### Problem details
Can you reproduce every one of the records below word for word, keeping each line as it stands?

[Stored data entries]
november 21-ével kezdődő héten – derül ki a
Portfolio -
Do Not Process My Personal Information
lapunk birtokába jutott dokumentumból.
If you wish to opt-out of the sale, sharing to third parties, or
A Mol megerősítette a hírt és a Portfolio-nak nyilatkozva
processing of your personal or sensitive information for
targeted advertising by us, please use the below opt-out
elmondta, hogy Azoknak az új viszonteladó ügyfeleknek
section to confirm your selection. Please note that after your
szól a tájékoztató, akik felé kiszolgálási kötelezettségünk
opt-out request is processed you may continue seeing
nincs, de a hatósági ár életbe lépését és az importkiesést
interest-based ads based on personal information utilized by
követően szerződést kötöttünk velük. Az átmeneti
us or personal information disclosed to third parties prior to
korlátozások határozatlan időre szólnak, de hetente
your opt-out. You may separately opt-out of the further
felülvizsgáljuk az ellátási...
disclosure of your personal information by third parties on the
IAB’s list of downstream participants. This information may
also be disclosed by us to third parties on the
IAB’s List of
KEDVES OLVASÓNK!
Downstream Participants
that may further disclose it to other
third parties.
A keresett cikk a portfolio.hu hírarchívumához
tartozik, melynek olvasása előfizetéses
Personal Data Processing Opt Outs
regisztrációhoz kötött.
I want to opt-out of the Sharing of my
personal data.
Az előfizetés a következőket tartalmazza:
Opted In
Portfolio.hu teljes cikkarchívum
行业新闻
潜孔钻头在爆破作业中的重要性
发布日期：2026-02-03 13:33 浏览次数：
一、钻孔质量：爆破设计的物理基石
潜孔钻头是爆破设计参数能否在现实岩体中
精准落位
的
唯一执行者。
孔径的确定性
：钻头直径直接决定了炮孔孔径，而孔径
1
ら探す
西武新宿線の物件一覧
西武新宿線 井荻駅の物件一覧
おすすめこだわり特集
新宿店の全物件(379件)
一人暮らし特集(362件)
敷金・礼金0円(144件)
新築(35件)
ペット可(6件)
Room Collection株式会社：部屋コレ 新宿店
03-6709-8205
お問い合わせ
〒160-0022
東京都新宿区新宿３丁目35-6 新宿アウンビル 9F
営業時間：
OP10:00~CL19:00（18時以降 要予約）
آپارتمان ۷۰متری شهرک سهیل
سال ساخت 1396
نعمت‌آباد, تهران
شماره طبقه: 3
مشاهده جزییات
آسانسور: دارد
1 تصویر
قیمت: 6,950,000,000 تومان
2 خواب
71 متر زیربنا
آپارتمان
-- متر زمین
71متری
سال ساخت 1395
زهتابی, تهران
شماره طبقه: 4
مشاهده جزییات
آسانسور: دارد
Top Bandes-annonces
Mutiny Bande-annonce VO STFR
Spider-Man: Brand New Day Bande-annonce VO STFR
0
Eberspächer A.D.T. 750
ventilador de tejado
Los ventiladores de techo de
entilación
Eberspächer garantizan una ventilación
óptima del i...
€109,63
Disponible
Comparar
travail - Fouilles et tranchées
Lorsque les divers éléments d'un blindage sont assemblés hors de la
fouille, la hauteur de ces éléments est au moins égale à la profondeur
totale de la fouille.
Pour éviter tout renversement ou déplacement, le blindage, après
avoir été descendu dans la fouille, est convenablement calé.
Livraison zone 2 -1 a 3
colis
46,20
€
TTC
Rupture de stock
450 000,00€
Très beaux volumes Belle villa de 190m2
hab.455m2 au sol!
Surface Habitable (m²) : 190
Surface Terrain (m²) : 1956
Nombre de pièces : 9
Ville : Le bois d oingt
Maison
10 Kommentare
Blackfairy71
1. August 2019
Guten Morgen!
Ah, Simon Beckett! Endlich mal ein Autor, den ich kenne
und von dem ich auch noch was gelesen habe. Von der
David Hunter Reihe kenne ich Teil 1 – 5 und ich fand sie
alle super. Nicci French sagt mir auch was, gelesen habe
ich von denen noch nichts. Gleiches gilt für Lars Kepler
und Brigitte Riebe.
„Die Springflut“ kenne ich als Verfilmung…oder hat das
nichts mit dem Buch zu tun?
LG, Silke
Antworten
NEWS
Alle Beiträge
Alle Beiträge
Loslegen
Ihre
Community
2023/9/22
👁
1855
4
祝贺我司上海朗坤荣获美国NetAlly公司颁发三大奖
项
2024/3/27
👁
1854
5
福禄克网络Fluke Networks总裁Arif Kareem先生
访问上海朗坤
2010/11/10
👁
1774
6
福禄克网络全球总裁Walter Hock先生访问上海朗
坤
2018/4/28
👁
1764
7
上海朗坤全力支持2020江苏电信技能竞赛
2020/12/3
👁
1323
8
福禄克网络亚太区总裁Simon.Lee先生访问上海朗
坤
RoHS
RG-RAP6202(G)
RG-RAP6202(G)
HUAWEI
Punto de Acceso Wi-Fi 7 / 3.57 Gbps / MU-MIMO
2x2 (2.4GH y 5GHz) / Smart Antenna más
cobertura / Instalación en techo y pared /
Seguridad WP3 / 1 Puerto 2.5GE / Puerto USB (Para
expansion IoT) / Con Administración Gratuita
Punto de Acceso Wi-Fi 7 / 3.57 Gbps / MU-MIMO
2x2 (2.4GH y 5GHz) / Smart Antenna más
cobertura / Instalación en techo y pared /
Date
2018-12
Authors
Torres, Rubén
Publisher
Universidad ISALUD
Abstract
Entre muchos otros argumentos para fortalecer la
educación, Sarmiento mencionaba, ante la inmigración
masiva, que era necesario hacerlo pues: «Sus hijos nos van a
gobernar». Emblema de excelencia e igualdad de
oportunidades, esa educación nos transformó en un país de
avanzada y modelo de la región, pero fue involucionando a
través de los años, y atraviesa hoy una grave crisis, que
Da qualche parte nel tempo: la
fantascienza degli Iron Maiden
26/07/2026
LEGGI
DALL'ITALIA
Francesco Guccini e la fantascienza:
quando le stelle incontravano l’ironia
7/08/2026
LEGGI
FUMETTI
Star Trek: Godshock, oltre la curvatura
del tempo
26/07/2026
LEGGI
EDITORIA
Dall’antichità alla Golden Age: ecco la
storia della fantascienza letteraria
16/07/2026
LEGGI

### Result of the exercise
november 21-ével kezdődő héten – derül ki a
Portfolio -
Do Not Process My Personal Information
lapunk birtokába jutott dokumentumból.
If you wish to opt-out of the sale, sharing to third parties, or
A Mol megerősítette a hírt és a Portfolio-nak nyilatkozva
processing of your personal or sensitive information for
targeted advertising by us, please use the below opt-out
elmondta, hogy Azoknak az új viszonteladó ügyfeleknek
section to confirm your selection. Please note that after your
szól a tájékoztató, akik felé kiszolgálási kötelezettségünk
opt-out request is processed you may continue seeing
nincs, de a hatósági ár életbe lépését és az importkiesést
interest-based ads based on personal information utilized by
követően szerződést kötöttünk velük. Az átmeneti
us or personal information disclosed to third parties prior to
korlátozások határozatlan időre szólnak, de hetente
your opt-out. You may separately opt-out of the further
felülvizsgáljuk az ellátási...
disclosure of your personal information by third parties on the
IAB’s list of downstream participants. This information may
also be disclosed by us to third parties on the
IAB’s List of
KEDVES OLVASÓNK!
Downstream Participants
that may further disclose it to other
third parties.
A keresett cikk a portfolio.hu hírarchívumához
tartozik, melynek olvasása előfizetéses
Personal Data Processing Opt Outs
regisztrációhoz kötött.
I want to opt-out of the Sharing of my
personal data.
Az előfizetés a következőket tartalmazza:
Opted In
Portfolio.hu teljes cikkarchívum
行业新闻
潜孔钻头在爆破作业中的重要性
发布日期：2026-02-03 13:33 浏览次数：
一、钻孔质量：爆破设计的物理基石
潜孔钻头是爆破设计参数能否在现实岩体中
精准落位
的
唯一执行者。
孔径的确定性
：钻头直径直接决定了炮孔孔径，而孔径
1
ら探す
西武新宿線の物件一覧
西武新宿線 井荻駅の物件一覧
おすすめこだわり特集
新宿店の全物件(379件)
一人暮らし特集(362件)
敷金・礼金0円(144件)
新築(35件)
ペット可(6件)
Room Collection株式会社：部屋コレ 新宿店
03-6709-8205
お問い合わせ
〒160-0022
東京都新宿区新宿３丁目35-6 新宿アウンビル 9F
営業時間：
OP10:00~CL19:00（18時以降 要予約）
آپارتمان ۷۰متری شهرک سهیل
سال ساخت 1396
نعمت‌آباد, تهران
شماره طبقه: 3
مشاهده جزییات
آسانسور: دارد
1 تصویر
قیمت: 6,950,000,000 تومان
2 خواب
71 متر زیربنا
آپارتمان
-- متر زمین
71متری
سال ساخت 1395
زهتابی, تهران
شماره طبقه: 4
مشاهده جزییات
آسانسور: دارد
Top Bandes-annonces
Mutiny Bande-annonce VO STFR
Spider-Man: Brand New Day Bande-annonce VO STFR
0
Eberspächer A.D.T. 750
ventilador de tejado
Los ventiladores de techo de
entilación
Eberspächer garantizan una ventilación
óptima del i...
€109,63
Disponible
Comparar
travail - Fouilles et tranchées
Lorsque les divers éléments d'un blindage sont assemblés hors de la
fouille, la hauteur de ces éléments est au moins égale à la profondeur
totale de la fouille.
Pour éviter tout renversement ou déplacement, le blindage, après
avoir été descendu dans la fouille, est convenablement calé.
Livraison zone 2 -1 a 3
colis
46,20
€
TTC
Rupture de stock
450 000,00€
Très beaux volumes Belle villa de 190m2
hab.455m2 au sol!
Surface Habitable (m²) : 190
Surface Terrain (m²) : 1956
Nombre de pièces : 9
Ville : Le bois d oingt
Maison
10 Kommentare
Blackfairy71
1. August 2019
Guten Morgen!
Ah, Simon Beckett! Endlich mal ein Autor, den ich kenne
und von dem ich auch noch was gelesen habe. Von der
David Hunter Reihe kenne ich Teil 1 – 5 und ich fand sie
alle super. Nicci French sagt mir auch was, gelesen habe
ich von denen noch nichts. Gleiches gilt für Lars Kepler
und Brigitte Riebe.
„Die Springflut“ kenne ich als Verfilmung…oder hat das
nichts mit dem Buch zu tun?
LG, Silke
Antworten
NEWS
Alle Beiträge
Alle Beiträge
Loslegen
Ihre
Community
2023/9/22
👁
1855
4
祝贺我司上海朗坤荣获美国NetAlly公司颁发三大奖
项
2024/3/27
👁
1854
5
福禄克网络Fluke Networks总裁Arif Kareem先生
访问上海朗坤
2010/11/10
👁
1774
6
福禄克网络全球总裁Walter Hock先生访问上海朗
坤
2018/4/28
👁
1764
7
上海朗坤全力支持2020江苏电信技能竞赛
2020/12/3
👁
1323
8
福禄克网络亚太区总裁Simon.Lee先生访问上海朗
坤
RoHS
RG-RAP6202(G)
RG-RAP6202(G)
HUAWEI
Punto de Acceso Wi-Fi 7 / 3.57 Gbps / MU-MIMO
2x2 (2.4GH y 5GHz) / Smart Antenna más
cobertura / Instalación en techo y pared /
Seguridad WP3 / 1 Puerto 2.5GE / Puerto USB (Para
expansion IoT) / Con Administración Gratuita
Punto de Acceso Wi-Fi 7 / 3.57 Gbps / MU-MIMO
2x2 (2.4GH y 5GHz) / Smart Antenna más
cobertura / Instalación en techo y pared /
Date
2018-12
Authors
Torres, Rubén
Publisher
Universidad ISALUD
Abstract
Entre muchos otros argumentos para fortalecer la
educación, Sarmiento mencionaba, ante la inmigración
masiva, que era necesario hacerlo pues: «Sus hijos nos van a
gobernar». Emblema de excelencia e igualdad de
oportunidades, esa educación nos transformó en un país de
avanzada y modelo de la región, pero fue involucionando a
través de los años, y atraviesa hoy una grave crisis, que
Da qualche parte nel tempo: la
fantascienza degli Iron Maiden
26/07/2026
LEGGI
DALL'ITALIA
Francesco Guccini e la fantascienza:
quando le stelle incontravano l’ironia
7/08/2026
LEGGI
FUMETTI
Star Trek: Godshock, oltre la curvatura
del tempo
26/07/2026
LEGGI
EDITORIA
Dall’antichità alla Golden Age: ecco la
storia della fantascienza letteraria
16/07/2026
LEGGI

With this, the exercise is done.